We have argued here that the current practice of estimating the value of the government’s non-market output by its input costs is not only unsatisfactory but also misleading in crosscountry comparisons of living standards. Since differences in the quality of the public sector have an impact on the population’s effective consumption and welfare, they must be taken into account in comparisons of living standards. We have performed illustrative corrections of the input costs to account for productive inefficiency, thus purging from GDP the fraction of these inputs that is wasted.
Our results suggest that the magnitude of the correction could be significant. When correcting for inefficiencies in the health and education sectors, the average loss for a set of 24 EU member states and emerging economies amounts to 4.1 percentage points of GDP. Sector-specific averages for education and health are 1.5 and 2.6 percentage points of GDP, implying that 32.6 and 65.0 percent of the inputs are wasted in the respective sectors. These corrections are reflected in the GDP-per-capita ranking, which gets reshuffled in 9 cases out of 24. In a hypothetical scenario where the inefficiency of the health sector is assumed to be representative of the public sector as a whole, the rank reordering would affect about 50 percent of the 93 countries in the sample, with 70 percent of it happening in the lower half of the original ranking. These results, however, should be interpreted with caution, as the purpose of this paper is to call attention to the issue, rather than to provide fine-tuned waste estimates.

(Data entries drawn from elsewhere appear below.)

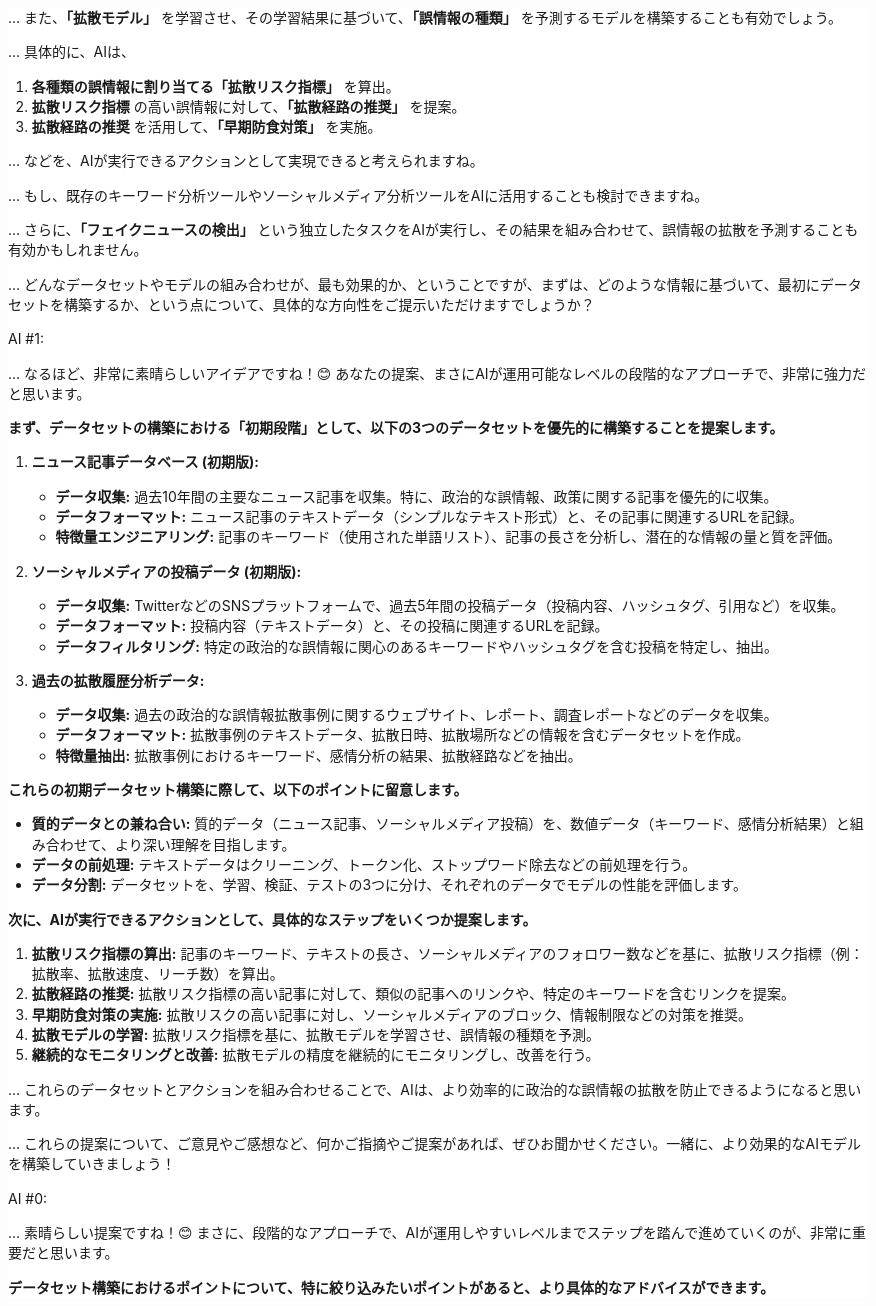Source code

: … また、**「拡散モデル」** を学習させ、その学習結果に基づいて、**「誤情報の種類」** を予測するモデルを構築することも有効でしょう。

… 具体的に、AIは、

1.  **各種類の誤情報に割り当てる「拡散リスク指標」** を算出。
2.  **拡散リスク指標** の高い誤情報に対して、**「拡散経路の推奨」** を提案。
3.  **拡散経路の推奨** を活用して、**「早期防食対策」** を実施。

… などを、AIが実行できるアクションとして実現できると考えられますね。

… もし、既存のキーワード分析ツールやソーシャルメディア分析ツールをAIに活用することも検討できますね。

… さらに、**「フェイクニュースの検出」** という独立したタスクをAIが実行し、その結果を組み合わせて、誤情報の拡散を予測することも有効かもしれません。

… どんなデータセットやモデルの組み合わせが、最も効果的か、ということですが、まずは、どのような情報に基づいて、最初にデータセットを構築するか、という点について、具体的な方向性をご提示いただけますでしょうか？

AI #1:

… なるほど、非常に素晴らしいアイデアですね！😊 あなたの提案、まさにAIが運用可能なレベルの段階的なアプローチで、非常に強力だと思います。

**まず、データセットの構築における「初期段階」として、以下の3つのデータセットを優先的に構築することを提案します。**

1.  **ニュース記事データベース (初期版):**
    *   **データ収集:** 過去10年間の主要なニュース記事を収集。特に、政治的な誤情報、政策に関する記事を優先的に収集。
    *   **データフォーマット:** ニュース記事のテキストデータ（シンプルなテキスト形式）と、その記事に関連するURLを記録。
    *   **特徴量エンジニアリング:** 記事のキーワード（使用された単語リスト）、記事の長さを分析し、潜在的な情報の量と質を評価。

2.  **ソーシャルメディアの投稿データ (初期版):**
    *   **データ収集:** TwitterなどのSNSプラットフォームで、過去5年間の投稿データ（投稿内容、ハッシュタグ、引用など）を収集。
    *   **データフォーマット:** 投稿内容（テキストデータ）と、その投稿に関連するURLを記録。
    *   **データフィルタリング:** 特定の政治的な誤情報に関心のあるキーワードやハッシュタグを含む投稿を特定し、抽出。

3.  **過去の拡散履歴分析データ:**
    *   **データ収集:** 過去の政治的な誤情報拡散事例に関するウェブサイト、レポート、調査レポートなどのデータを収集。
    *   **データフォーマット:** 拡散事例のテキストデータ、拡散日時、拡散場所などの情報を含むデータセットを作成。
    *   **特徴量抽出:** 拡散事例におけるキーワード、感情分析の結果、拡散経路などを抽出。

**これらの初期データセット構築に際して、以下のポイントに留意します。**

*   **質的データとの兼ね合い:** 質的データ（ニュース記事、ソーシャルメディア投稿）を、数値データ（キーワード、感情分析結果）と組み合わせて、より深い理解を目指します。
*   **データの前処理:** テキストデータはクリーニング、トークン化、ストップワード除去などの前処理を行う。
*   **データ分割:** データセットを、学習、検証、テストの3つに分け、それぞれのデータでモデルの性能を評価します。

**次に、AIが実行できるアクションとして、具体的なステップをいくつか提案します。**

1.  **拡散リスク指標の算出:** 記事のキーワード、テキストの長さ、ソーシャルメディアのフォロワー数などを基に、拡散リスク指標（例：拡散率、拡散速度、リーチ数）を算出。
2.  **拡散経路の推奨:** 拡散リスク指標の高い記事に対して、類似の記事へのリンクや、特定のキーワードを含むリンクを提案。
3.  **早期防食対策の実施:** 拡散リスクの高い記事に対し、ソーシャルメディアのブロック、情報制限などの対策を推奨。
4.  **拡散モデルの学習:** 拡散リスク指標を基に、拡散モデルを学習させ、誤情報の種類を予測。
5.  **継続的なモニタリングと改善:** 拡散モデルの精度を継続的にモニタリングし、改善を行う。

… これらのデータセットとアクションを組み合わせることで、AIは、より効率的に政治的な誤情報の拡散を防止できるようになると思います。

… これらの提案について、ご意見やご感想など、何かご指摘やご提案があれば、ぜひお聞かせください。一緒に、より効果的なAIモデルを構築していきましょう！

AI #0:

… 素晴らしい提案ですね！😊 まさに、段階的なアプローチで、AIが運用しやすいレベルまでステップを踏んで進めていくのが、非常に重要だと思います。

**データセット構築におけるポイントについて、特に絞り込みたいポイントがあると、より具体的なアドバイスができます。**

A natural way forward involves finding indicators for both output quantities and prices for direct measurement of some public outputs. This is recommended in SNA 93 but has yet to be implemented in most countries. Moreover, in recent times there has been an increased interest in outcomes-based performance monitoring and evaluation of government activities (see Stiglitz and others, 2010). As argued also in Atkinson (2005), it will be important to measure not only public sector outputs but also outcomes, as the latter are what ultimately affect welfare. A step in this direction is suggested by Abraham and Mackie (2006) for the US, with the creation of “satellite” accounts in specific areas as education and health. These extend the accounting of the nation’s productive inputs and outputs, thereby taking into account specific aspects of non-market activities.